Text provided:
_____

The last straw with Axl involved some girls that were brought back to our place one night. Megan had gone out and I was at home in bed. Late at night, I heard some commotion; the sound of a few people filing in and heading past my bedroom down to Axl's room. Until then, Axl had spent most of his time in there alone constantly on the phone. This night was clearly an occasion.
My room was at the front of the apartment, separated from Axl's by our living room and a long railroad-style hallway. So I went down there to see what was going on; I found Earl, Tom Mayhew, Steve, and Axl hanging out with two happy-go-lucky Midwestern girls that they'd brought back. We all hung out, and as it got later, it was suggested that the girls have sex with all of us. They were willing to blow everyone in the room, which seemed reasonable to me, but they didn't want to fuck us. For whatever reason, that really pissed Axl off. The girls had a very intelligent rationale for their point of view, but Axl begged to differ. This debate continued for a moment, and it was pretty relaxed, but suddenly Axl exploded. He threw them out with such rage it was shocking. The way it went down was completely unnecessary. The coup de grace was that one of the girls' dads was a prominent officer with the Chicago police, or so I was told. Later that morning I packed up my stuff and flew back to LA. A few days later, I had Megan move out and join me.

_____

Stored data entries
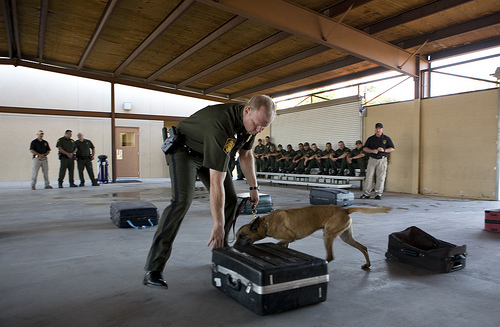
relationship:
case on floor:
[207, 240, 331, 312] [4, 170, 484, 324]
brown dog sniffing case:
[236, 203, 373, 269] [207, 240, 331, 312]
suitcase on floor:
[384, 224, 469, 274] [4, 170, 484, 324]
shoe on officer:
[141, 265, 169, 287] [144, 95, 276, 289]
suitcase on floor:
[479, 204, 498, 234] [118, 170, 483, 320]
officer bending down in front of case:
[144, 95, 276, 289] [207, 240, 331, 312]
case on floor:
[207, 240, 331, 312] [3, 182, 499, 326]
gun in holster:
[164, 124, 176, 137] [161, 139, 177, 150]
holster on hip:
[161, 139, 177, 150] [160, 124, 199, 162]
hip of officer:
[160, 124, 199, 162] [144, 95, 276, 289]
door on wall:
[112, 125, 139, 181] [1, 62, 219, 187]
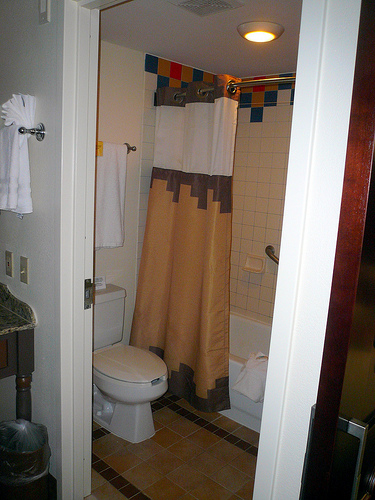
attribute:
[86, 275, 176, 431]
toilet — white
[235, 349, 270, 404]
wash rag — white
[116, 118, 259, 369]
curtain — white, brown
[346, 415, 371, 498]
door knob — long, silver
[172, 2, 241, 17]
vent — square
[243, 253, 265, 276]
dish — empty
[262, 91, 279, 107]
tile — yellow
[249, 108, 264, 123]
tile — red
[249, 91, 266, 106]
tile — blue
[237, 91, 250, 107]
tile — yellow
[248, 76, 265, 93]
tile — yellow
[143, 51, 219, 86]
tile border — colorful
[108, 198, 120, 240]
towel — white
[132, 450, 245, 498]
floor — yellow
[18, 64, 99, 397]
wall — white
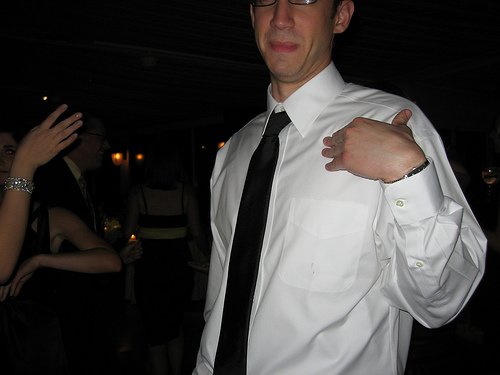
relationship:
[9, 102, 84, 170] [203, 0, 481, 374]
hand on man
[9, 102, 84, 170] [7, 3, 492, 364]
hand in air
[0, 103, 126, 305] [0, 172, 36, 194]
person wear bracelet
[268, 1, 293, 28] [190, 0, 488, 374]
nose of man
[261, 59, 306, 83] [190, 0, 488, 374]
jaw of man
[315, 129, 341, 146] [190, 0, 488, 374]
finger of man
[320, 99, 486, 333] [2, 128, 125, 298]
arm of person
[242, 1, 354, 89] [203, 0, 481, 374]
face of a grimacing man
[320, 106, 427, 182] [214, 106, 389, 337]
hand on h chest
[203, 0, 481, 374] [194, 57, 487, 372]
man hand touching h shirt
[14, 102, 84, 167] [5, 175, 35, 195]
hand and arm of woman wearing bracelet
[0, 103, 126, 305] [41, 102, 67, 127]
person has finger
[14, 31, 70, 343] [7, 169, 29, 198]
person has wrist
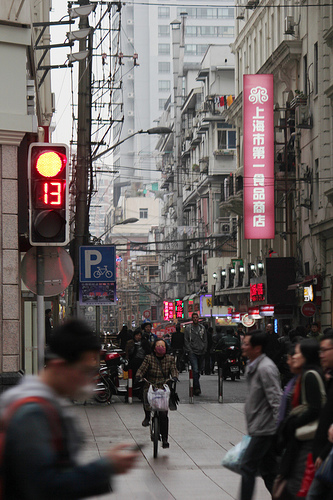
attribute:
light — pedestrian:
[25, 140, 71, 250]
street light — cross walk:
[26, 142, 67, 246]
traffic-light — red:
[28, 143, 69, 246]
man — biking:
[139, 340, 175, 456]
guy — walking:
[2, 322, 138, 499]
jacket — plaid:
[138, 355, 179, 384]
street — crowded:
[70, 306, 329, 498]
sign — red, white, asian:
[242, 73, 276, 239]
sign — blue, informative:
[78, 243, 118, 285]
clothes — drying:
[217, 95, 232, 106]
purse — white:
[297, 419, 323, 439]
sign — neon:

_____

The problem:
Extend the account of Axl and the two girls, starting right after its final sentence.

Reply to the exercise:
My retaliation when I get frustrated creatively is to be self-destructive with drugs. It's my excuse to go down that path. It's a common phenomenon for junkies. So shortly after I got back to LA, considering the state of affairs with the band, when the opportunity presented itself, I was too eager to take advantage. Megan and I had settled in; we were happy in our new home. She turned out to be quite the homemaker, and took to keeping the place up, cooking, and being domestic very naturally. She would go to bed early and get up and go the gym and then clean up and make dinner. She would tend to the house, then head to bed at 10pm or 11pm and I'd stay up all night, downstairs in the living room, shooting up every few hours in the black bathroom. Some nights I'd write songs on the couch, some nights I'd just stare at the snakes. Before I noticed, it would be morning and Megan was up and we'd have a great time until I got tired. She never asked questions and we got along that way for a while, very happily. We had pet names for everything. Everything to her was either 'cute' or 'sweet,' and I was usually 'sweetie'.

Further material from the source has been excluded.